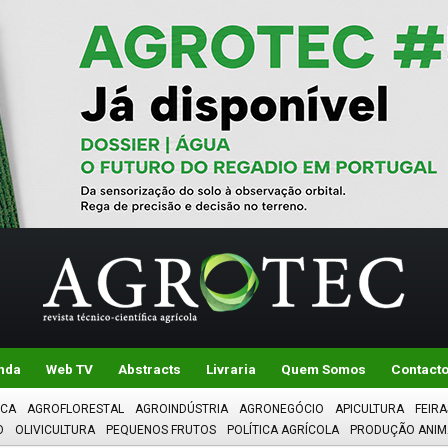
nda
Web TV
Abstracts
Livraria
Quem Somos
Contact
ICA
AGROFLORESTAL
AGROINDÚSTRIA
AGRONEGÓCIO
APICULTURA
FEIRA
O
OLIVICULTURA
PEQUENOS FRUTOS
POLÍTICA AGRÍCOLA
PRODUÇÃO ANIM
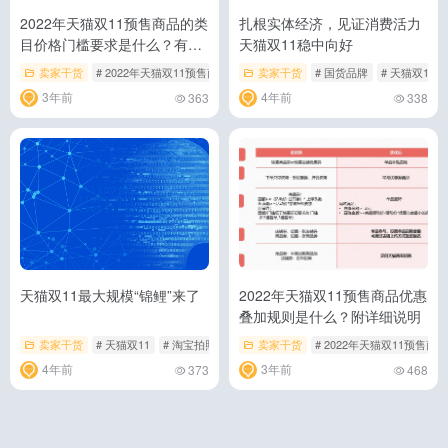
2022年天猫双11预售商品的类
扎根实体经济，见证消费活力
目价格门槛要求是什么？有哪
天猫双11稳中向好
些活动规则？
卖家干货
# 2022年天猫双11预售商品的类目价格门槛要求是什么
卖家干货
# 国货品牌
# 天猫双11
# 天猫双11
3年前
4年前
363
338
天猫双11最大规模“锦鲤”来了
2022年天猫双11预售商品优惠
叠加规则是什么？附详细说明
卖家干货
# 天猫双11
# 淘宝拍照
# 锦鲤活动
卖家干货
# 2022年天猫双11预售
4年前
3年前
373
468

______________________________

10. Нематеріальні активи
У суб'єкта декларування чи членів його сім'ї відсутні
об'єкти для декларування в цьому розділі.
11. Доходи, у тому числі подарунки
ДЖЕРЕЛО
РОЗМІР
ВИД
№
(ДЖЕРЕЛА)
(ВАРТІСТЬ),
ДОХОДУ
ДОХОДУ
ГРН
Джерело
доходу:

______________________________

▶ [PROBLEM STATEMENT] Filter the preceding entries down to the lines with "декларування".

▶ [COMPLETED EXERCISE]
У суб'єкта декларування чи членів його сім'ї відсутні
об'єкти для декларування в цьому розділі.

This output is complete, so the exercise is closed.